• EXTRACT:
- - - - -

Community Detection with Python — Deep Dive

Implement Louvain, Leiden, and overlapping community detection in Python with NetworkX, cdlib, and igraph — including evaluation, visualization, and scalability patterns.

Community detection with NetworkX

NetworkX provides several built-in community detection methods in networkx.algorithms.community:

import networkx as nx
from networkx.algorithms.community import (
    greedy_modularity_communities,
    louvain_communities,
    label_propagation_communities,
    girvan_newman,
)

# Generate a test graph with known community structure
G = nx.LFR_benchmark_graph(
    n=1000, tau1=3, tau2=1.5, mu=0.1,
    average_degree=10, min_community=20, seed=42,
)

# Louvain (NetworkX 3.x+)
communities_louvain = louvain_communities(G, seed=42)
print(f"Louvain: {len(communities_louvain)} communities")

# Greedy modularity
communities_greedy = greedy_modularity_communities(G)
print(f"Greedy: {len(communities_greedy)} communities")

# Label propagation
communities_lpa = list(label_propagation_communities(G))
print(f"LPA: {len(communities_lpa)} communities")

Modularity computation

from networkx.algorithms.community.quality import modularity

Q = modularity(G, communities_louvain)
print(f"Modularity: {Q:.4f}")

The Leiden algorithm with leidenalg

The Leiden algorithm requires the leidenalg package, which wraps a C++ implementation via igraph:

import igraph as ig
import leidenalg

# Convert from NetworkX to igraph
G_ig = ig.Graph.from_networkx(G)

- - - - -

• PROBLEM A: In the community detection page, what does the leidenalg package wrap?
• PROBLEM B: Continue the community detection page from its last line.

- - - - -

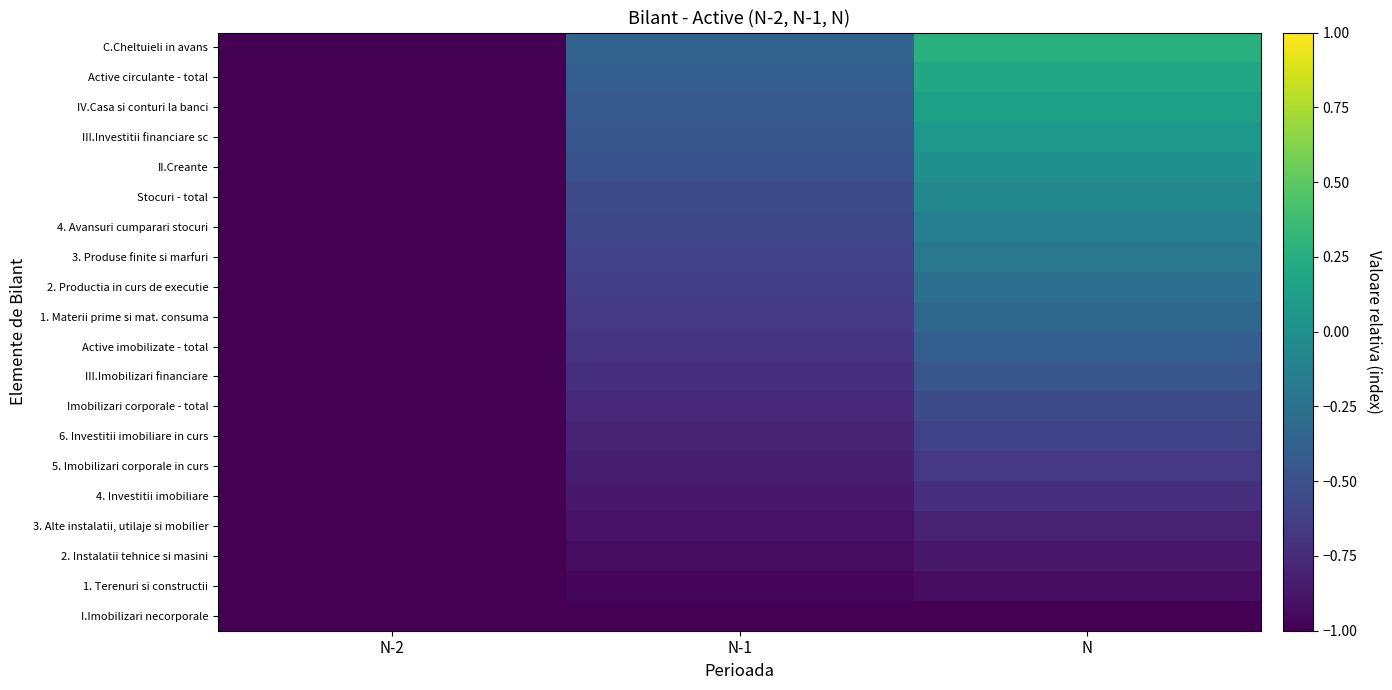

Reading left to right, transcribe all the data shown in this chart.

I.Imobilizari necorporale: N-2=-1.0	N-1=-1.0	N=-1.0
1. Terenuri si constructii: N-2=-1.0	N-1=-1.0	N=-0.9
2. Instalatii tehnice si masini: N-2=-1.0	N-1=-0.9	N=-0.9
3. Alte instalatii, utilaje si mobilier: N-2=-1.0	N-1=-0.9	N=-0.8
4. Investitii imobiliare: N-2=-1.0	N-1=-0.9	N=-0.7
5. Imobilizari corporale in curs: N-2=-1.0	N-1=-0.8	N=-0.7
6. Investitii imobiliare in curs: N-2=-1.0	N-1=-0.8	N=-0.6
Imobilizari corporale - total: N-2=-1.0	N-1=-0.8	N=-0.5
III.Imobilizari financiare: N-2=-1.0	N-1=-0.7	N=-0.5
Active imobilizate - total: N-2=-1.0	N-1=-0.7	N=-0.4
1. Materii prime si mat. consuma: N-2=-1.0	N-1=-0.7	N=-0.3
2. Productia in curs de executie: N-2=-1.0	N-1=-0.6	N=-0.3
3. Produse finite si marfuri: N-2=-1.0	N-1=-0.6	N=-0.2
4. Avansuri cumparari stocuri: N-2=-1.0	N-1=-0.6	N=-0.1
Stocuri - total: N-2=-1.0	N-1=-0.5	N=-0.1
II.Creante: N-2=-1.0	N-1=-0.5	N=0.0
III.Investitii financiare sc: N-2=-1.0	N-1=-0.5	N=0.1
IV.Casa si conturi la banci: N-2=-1.0	N-1=-0.4	N=0.1
Active circulante - total: N-2=-1.0	N-1=-0.4	N=0.2
C.Cheltuieli in avans: N-2=-1.0	N-1=-0.4	N=0.3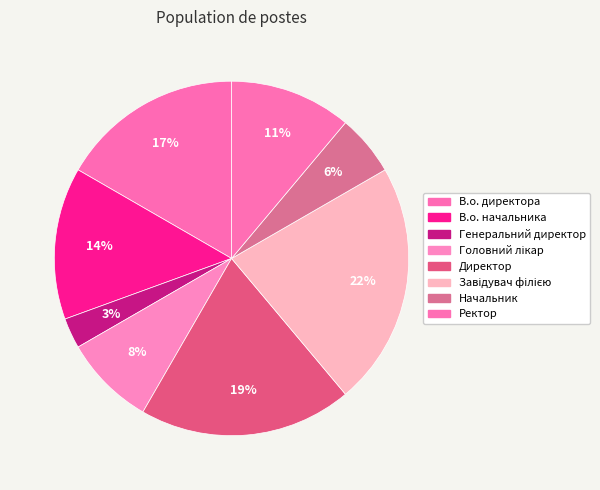

Is there a majority slice in this chart?

No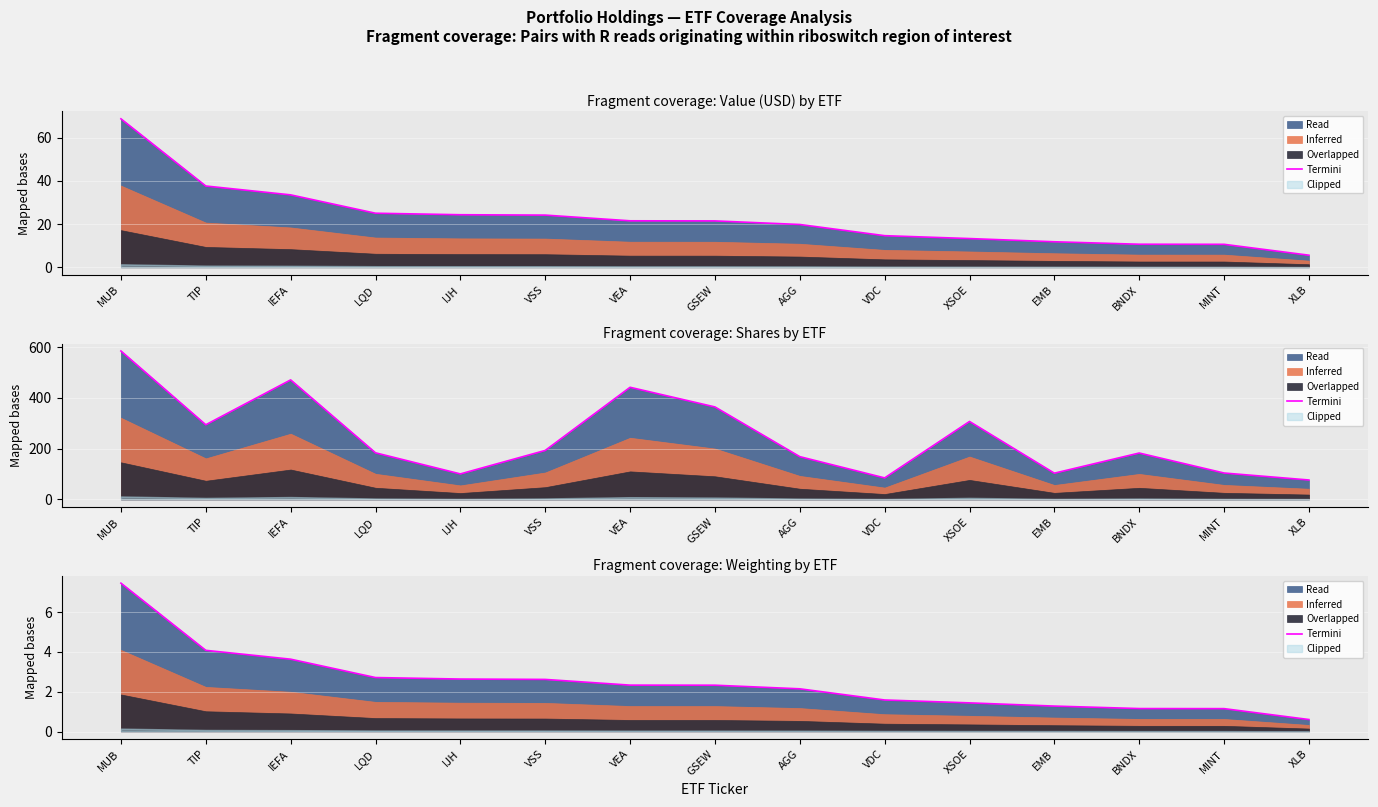

How many data points are less than 2?

6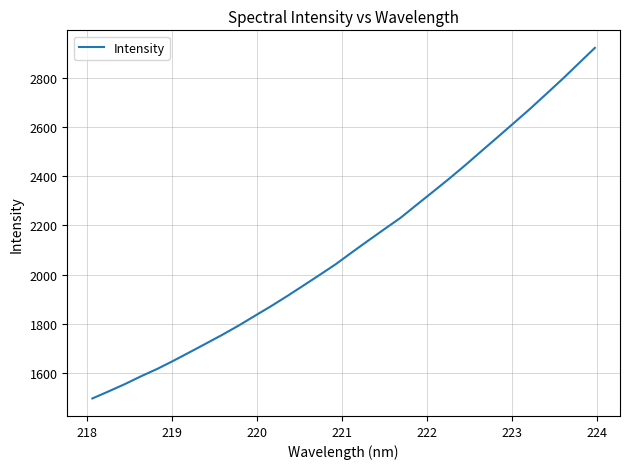

What is the difference between the maximum and minimum values?

1423.1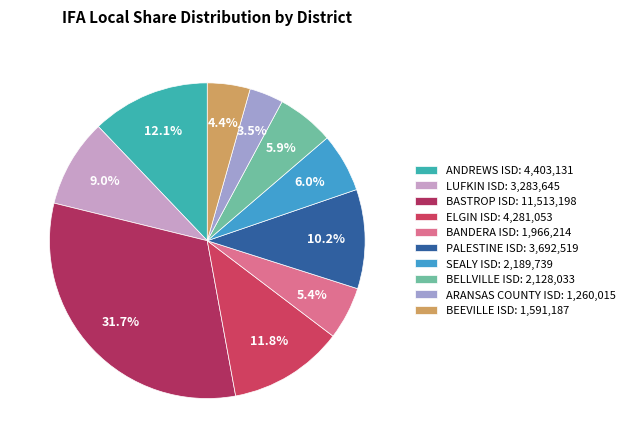

To the nearest percent, what is the average slice percentage?

10%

- - - - -

• EXERCISE OUTPUT A: A C++ implementation, via igraph.

• EXERCISE OUTPUT B:
# Run Leiden with modularity optimization
partition = leidenalg.find_partition(
    G_ig,
    leidenalg.ModularityVertexPartition,
    seed=42,
)

print(f"Leiden: {len(partition)} communities")
print(f"Modularity: {partition.modularity:.4f}")

# Access community membership
membership = partition.membership  # list: node_i -> community_id

Resolution parameter

The resolution parameter controls community granularity. Higher values find smaller communities:

# Fine-grained communities
partition_fine = leidenalg.find_partition(
    G_ig,
    leidenalg.RBConfigurationVertexPartition,
    resolution_parameter=1.5,  # default is 1.0
    seed=42,
)

# Coarse communities
partition_coarse = leidenalg.find_partition(
    G_ig,
    leidenalg.RBConfigurationVertexPartition,
    resolution_parameter=0.5,
    seed=42,
)

print(f"Fine: {len(partition_fine)} communities")
print(f"Coarse: {len(partition_coarse)} communities")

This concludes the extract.